Следом за девочкой в холл, опираясь на палку, вошла «бабушка» – нет-нет, ни в коем случае не старуха, язык бы не повернулся назвать ее таковой, и это Катя отметила даже в этой вселенской суматохе, а пожилая представительная дама – тоже в красных брюках и в черном вязаном кардигане. Брюнетка с идеальной укладкой (Катя только потом догадалась, что это у нее парик), прямая как палка, тщательно накрашенная и напудренная и хромая, как лорд Байрон. Единственным «киксом» в ее туалете были старые, донельзя разношенные черные туфли на распухших от подагры ногах.
Такой Катя увидела Марусю Петровну Карасеву – троюродную тетку хозяйки «Валдайских далей» Ольги Борщаковой и бабушку ее восьмилетней дочери Даши.
– Дашунчик, прогулку вашу придется отложить. К Анфисе приехали, ты же видишь сама. Добрый день, – она приветливо кивнула Кате. – Устраивайтесь, как вам удобно. С погодой вам повезло, вон сегодня какое солнышко жарит, а то все дожди да туман. Сырость портит настроение, умножает печаль, а ее и так предостаточно. Это очень хорошо, что вы приехали…
– Катя. Меня Катя зовут.
– А меня Мария… Маруся Петровна, – пожилая дама обворожительно улыбнулась Кате. – Это прекрасно, что вы приехали к нашей милой Анфисе Марковне, а то она в последние два дня что-то хандрит… Ну, ну, ну, не будем вспоминать. Вот, Анфисочка, я же сказала вам, что все в конце концов будет хорошо. Все устроится.
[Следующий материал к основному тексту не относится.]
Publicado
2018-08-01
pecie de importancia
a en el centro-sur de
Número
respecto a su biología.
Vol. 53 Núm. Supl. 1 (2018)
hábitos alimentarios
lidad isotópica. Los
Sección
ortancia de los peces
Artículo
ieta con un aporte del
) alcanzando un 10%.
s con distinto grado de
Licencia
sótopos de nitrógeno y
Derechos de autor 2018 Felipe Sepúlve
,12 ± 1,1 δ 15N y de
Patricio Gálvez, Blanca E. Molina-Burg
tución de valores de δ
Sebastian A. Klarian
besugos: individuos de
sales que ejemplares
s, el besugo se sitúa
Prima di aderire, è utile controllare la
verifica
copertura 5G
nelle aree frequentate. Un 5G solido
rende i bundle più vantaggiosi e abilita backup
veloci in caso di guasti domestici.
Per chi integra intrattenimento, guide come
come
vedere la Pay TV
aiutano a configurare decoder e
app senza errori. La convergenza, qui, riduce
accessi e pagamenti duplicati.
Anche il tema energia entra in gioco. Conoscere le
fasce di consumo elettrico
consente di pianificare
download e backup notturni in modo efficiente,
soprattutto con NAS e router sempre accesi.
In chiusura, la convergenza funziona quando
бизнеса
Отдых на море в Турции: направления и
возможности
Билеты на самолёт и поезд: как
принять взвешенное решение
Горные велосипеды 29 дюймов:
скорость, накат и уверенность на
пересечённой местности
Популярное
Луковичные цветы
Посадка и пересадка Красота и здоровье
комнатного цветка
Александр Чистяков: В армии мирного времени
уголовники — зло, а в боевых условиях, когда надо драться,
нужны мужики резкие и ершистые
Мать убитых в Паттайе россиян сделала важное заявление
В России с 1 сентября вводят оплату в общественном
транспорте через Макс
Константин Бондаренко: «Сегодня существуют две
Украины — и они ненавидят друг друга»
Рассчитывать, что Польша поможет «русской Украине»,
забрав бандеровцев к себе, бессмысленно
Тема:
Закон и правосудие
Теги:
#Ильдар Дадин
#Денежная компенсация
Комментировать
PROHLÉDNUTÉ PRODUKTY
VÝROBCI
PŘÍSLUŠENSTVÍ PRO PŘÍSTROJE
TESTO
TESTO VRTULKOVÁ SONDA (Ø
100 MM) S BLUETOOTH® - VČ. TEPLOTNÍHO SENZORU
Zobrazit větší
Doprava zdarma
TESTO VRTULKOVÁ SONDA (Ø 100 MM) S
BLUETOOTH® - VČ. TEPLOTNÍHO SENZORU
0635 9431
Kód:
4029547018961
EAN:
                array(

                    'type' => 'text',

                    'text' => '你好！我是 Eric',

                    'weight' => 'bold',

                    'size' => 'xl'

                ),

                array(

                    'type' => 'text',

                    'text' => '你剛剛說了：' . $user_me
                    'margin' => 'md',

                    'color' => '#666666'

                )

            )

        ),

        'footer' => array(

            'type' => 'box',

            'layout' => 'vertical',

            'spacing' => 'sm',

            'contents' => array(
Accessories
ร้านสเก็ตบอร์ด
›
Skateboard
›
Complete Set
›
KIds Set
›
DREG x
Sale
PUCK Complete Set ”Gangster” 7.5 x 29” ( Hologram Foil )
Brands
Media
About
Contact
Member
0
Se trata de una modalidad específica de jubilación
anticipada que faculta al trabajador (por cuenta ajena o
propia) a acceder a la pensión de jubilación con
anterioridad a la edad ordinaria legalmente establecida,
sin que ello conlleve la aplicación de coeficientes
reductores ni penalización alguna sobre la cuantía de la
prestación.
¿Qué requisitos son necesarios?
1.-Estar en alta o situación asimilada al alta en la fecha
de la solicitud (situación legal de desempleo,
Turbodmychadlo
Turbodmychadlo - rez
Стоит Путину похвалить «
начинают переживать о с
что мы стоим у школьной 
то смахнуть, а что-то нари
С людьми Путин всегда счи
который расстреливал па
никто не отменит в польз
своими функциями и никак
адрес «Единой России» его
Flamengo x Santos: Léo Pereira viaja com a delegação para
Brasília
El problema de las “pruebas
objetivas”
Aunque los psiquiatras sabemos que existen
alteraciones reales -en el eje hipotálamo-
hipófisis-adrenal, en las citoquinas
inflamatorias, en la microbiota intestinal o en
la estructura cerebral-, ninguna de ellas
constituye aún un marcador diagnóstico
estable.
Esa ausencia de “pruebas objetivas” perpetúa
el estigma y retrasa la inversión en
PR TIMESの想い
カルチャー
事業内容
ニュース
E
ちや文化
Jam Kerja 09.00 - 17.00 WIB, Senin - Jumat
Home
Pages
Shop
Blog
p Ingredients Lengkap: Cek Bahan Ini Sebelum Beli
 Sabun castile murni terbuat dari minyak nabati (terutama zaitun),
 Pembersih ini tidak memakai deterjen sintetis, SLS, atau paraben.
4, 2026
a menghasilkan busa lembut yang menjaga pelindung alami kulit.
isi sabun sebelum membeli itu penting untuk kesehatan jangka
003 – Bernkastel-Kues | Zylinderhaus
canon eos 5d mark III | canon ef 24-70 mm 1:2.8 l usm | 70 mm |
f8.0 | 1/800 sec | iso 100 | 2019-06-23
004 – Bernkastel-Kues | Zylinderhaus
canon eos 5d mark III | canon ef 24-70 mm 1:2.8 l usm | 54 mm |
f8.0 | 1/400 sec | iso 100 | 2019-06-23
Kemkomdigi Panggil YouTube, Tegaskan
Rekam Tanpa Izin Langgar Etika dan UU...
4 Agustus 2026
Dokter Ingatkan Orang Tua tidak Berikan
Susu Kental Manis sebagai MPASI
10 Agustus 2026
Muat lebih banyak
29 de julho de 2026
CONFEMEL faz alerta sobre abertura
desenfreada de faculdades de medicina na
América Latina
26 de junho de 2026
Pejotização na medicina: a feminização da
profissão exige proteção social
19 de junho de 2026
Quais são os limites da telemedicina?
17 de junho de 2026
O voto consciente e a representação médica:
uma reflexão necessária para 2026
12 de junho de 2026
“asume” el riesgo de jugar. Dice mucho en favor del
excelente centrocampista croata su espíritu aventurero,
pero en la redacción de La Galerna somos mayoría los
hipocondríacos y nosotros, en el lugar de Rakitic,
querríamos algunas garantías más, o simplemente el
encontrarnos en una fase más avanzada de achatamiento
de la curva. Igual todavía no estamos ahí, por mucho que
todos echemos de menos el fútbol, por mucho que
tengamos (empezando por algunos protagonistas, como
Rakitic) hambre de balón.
И все действительно «устроилось». В 2015-м «семейном» номере отеля с телевизором, двумя отдельными кроватями и отличной ванной, с панорамным окном и видом на реку и заливные луга, над которыми всего час назад переливалась радуга.
Но радугу стер с неба яркий солнечный свет. Солнце заливало номер золотом, мягко согревая, как компресс, всех, кто нуждался в тепле, всех, кто продрог в пустом и гулком «номере для молодоженов» на широкой и такой никчемной теперь двуспальной кровати.
– Катя, я не знаю, что мне делать, как дальше жить. – Анфиса сжимала пухлые кулачки. – Я вот с утра в сауну пошла. Проснулась – и в сауну. Но это ничего не значит, понимаешь? Его нет со мной, а я без него словно и не существую. Я вот там, в сауне, паром обожглась, и мне даже как-то легче стало сразу. Больно, но я себя почувствовала – на миг, через боль, но почувствовала. А так я вся как отшибленная. Знаешь, когда ногу отсидишь? Ну, вот как будто я сама себя отсидела всю, или меня отсидели… Мне даже если иголкой уколоться… – Анфиса выхватила откуда-то (Катя и глазом не успела моргнуть) брошку в виде подковки и с размаху всадила иглу застежки себе в большой палец.
Что-то подобное Катя предвидела. Похожие случаи приключались с Анфисой и прежде. «Боль – лучшее лекарство», – повторяла Анфиса. Когда-то давно с помощью боли она пыталась избавиться от лишнего веса, утверждая, что боль притупляет аппетит. Это было нечто похожее на «пунктик», на некую занозу, засевшую в ее голове. Кате казалось, что Анфиса полностью изжила этот проклятый «пунктик», но, оказывается, все было не так-то просто. Она отняла у нее брошку.
– Есть йод или пластырь бактерицидный? – спросила как можно спокойнее.
– Зачем? У меня даже крови нет. Не идет, вот смотри. Я же говорю, я себя не ощущаю. Нет меня, нет, нет! – Анфиса повысила голос. – Я есть только с ним, в нем. Он увез меня с собой и выбросил по дороге в помойную яму!